Among the impacted services are:
Public Health: Core public health programs at federal health agencies could be cut by more than 8 percent. For Columbus, this adds up to a reduction of more than $900,000 a year to local programs that would threaten our ability protect the public’s health. Funding decreases would result in:
- 5,000 fewer families served by the Women, Infants and Children program;
- 1,248 fewer infants and children receiving protection through the Immunization Action Plan;
- 1,000 fewer HIV tests through HIV prevention services;
- 110 fewer HIV patients assisted through Housing Options for People with AIDS;
- 312 fewer women receiving prenatal care;
- 150 fewer women receiving family planning services;
- 85 fewer pregnant and parenting women served through the Caring for 2 program;
- 300 fewer women dealing with domestic violence helped through faith-based and community partners ;
- 89,310 fewer residents receiving services to prevent chronic disease through Creating Healthy Communities;
- And less preparation for disasters and public health emergencies.
Jobs and Workforce
If sequestration is applied proportionally across the state, it could mean that the Central Ohio Workforce Investment Corporation could see a reduction of about $434,480, negatively impacting almost 2,000 fewer job seekers. That would be a 13 percent drop from current service levels and a significant potential loss of almost $68.5 million in wages to our local economy.

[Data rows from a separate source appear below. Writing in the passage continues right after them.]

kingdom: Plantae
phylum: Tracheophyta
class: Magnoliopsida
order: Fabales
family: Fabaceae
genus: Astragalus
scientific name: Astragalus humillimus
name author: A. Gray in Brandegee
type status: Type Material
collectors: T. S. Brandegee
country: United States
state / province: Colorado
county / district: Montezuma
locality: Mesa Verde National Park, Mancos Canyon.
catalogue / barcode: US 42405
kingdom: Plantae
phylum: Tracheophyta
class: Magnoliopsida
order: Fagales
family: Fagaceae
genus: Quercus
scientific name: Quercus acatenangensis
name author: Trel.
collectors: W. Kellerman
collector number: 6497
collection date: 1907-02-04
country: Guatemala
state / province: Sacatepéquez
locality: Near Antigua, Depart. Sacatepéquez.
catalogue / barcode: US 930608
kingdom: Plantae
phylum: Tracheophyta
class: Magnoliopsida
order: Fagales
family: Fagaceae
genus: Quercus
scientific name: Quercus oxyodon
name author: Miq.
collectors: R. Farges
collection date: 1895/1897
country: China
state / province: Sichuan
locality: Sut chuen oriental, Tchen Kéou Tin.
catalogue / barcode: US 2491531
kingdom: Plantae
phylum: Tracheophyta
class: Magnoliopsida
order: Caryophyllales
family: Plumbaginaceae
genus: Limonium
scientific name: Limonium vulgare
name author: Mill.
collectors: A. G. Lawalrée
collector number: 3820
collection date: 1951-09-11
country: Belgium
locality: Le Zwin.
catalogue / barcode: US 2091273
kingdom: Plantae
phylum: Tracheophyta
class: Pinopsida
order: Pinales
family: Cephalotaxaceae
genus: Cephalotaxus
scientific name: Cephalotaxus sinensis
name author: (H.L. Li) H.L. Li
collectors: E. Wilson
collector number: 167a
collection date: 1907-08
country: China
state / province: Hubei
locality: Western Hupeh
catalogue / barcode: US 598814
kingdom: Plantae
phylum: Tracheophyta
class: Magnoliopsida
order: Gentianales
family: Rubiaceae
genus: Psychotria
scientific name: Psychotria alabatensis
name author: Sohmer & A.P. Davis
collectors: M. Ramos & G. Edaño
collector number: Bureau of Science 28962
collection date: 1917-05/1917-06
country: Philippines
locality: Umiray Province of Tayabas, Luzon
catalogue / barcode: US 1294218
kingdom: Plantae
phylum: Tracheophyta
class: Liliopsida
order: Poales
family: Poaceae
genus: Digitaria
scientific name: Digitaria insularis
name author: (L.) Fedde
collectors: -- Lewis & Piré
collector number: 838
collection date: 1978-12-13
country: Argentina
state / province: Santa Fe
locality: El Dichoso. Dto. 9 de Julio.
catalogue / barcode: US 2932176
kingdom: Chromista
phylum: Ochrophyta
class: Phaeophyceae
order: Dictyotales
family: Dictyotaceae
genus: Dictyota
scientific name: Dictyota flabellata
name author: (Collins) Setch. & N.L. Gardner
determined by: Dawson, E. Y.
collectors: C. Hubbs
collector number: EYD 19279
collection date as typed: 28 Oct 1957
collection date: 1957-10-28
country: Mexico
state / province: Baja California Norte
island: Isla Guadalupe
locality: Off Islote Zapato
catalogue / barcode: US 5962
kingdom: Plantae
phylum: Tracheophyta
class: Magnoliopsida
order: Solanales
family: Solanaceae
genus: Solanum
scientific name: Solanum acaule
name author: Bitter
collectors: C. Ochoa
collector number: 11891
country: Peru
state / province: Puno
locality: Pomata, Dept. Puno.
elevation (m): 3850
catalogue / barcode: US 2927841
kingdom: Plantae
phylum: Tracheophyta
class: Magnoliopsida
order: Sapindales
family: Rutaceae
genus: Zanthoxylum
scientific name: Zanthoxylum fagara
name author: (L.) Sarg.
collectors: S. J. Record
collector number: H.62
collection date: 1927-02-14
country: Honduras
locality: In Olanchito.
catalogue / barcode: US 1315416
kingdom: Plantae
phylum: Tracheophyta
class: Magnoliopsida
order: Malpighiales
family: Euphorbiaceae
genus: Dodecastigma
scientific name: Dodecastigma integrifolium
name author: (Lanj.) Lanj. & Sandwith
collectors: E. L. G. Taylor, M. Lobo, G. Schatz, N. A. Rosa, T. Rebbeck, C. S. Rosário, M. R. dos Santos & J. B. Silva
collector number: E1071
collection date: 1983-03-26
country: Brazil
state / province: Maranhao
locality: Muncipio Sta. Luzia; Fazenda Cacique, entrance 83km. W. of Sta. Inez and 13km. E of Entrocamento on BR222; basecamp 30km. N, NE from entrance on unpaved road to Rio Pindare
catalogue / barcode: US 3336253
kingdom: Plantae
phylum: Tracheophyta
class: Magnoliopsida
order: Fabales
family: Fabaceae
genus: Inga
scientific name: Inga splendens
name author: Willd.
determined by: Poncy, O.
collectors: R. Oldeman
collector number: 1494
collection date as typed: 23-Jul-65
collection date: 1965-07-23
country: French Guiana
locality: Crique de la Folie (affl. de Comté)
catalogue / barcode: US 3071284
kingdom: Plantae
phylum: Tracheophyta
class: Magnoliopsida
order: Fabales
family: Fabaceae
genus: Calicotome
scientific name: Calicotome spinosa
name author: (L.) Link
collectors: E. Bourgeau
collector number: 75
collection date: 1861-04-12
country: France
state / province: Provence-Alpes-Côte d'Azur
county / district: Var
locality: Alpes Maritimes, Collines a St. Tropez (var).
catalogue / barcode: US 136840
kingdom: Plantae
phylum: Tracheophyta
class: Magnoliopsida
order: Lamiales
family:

While the implications and actual funding cut levels are still unknown, the National Skills Coalition lists the following results of further cuts:
- Reduction in training for job seekers;
- Fewer services for employers seeking skilled workers;
- Fewer services for those who have been unemployed for 27 weeks or longer;
- Reduction in access to WIA youth services at a time when youth unemployment rate is twice the overall unemployment rate;
- Cuts in adult basic education programs;
- Cuts in employment programs serving at-risk youth;
- Reduction in vocational rehabilitation services for workers with disabilities.
Housing and Neighborhood Development
Based on anticipated grants from the Department of Housing and Urban Development, Columbus could see a reduction of almost $883,000 in housing and neighborhood assistance. In his testimony on Feb. 14, 2013 Secretary Shaun Donovan said the following programs could see reductions in:
- Section 8 housing vouchers;
- Funding for emergency shelters;
- Programs offered under the Office of Healthy Homes and Lead Hazard Control;
- Homebuyer and foreclosure prevention counseling;
- Reduction to HOME funding for the rehabilitation and new construction of affordable homes, emergency home repairs, and down-payment assistance for qualifying homebuyers
- Reduction to Community Development Block Grants, which supports code enforcement, homeowner rehabilitation and repairs and small business loans.
The Central Ohio Area Agency on Aging estimates a 9 percent reduction in Older Americans Act funds if a budget agreement is not reached. That would equate to approximately $450,000 dollars lost throughout Central Ohio, $212,000 of which would be lost for services provided within the City of Columbus. In Columbus alone, that would include:
- 19,100 fewer home-delivered meals
- 9,800 fewer congregate meals
- 1,800 fewer rides through transportation units
- 1,000 fewer homemaker hours
The Department of Defense has announced that it will be instituting a 22-day furlough for all civilian workers beginning in April. This will directly impact the City through the furlough of 9,000 employees at DSCC in Whitehall, both through lost income tax and curbed spending by residents in the local economy.
Additionally, the city anticipates potential cuts in low-income and senior energy assistance, small-business loans and brownfield remediation.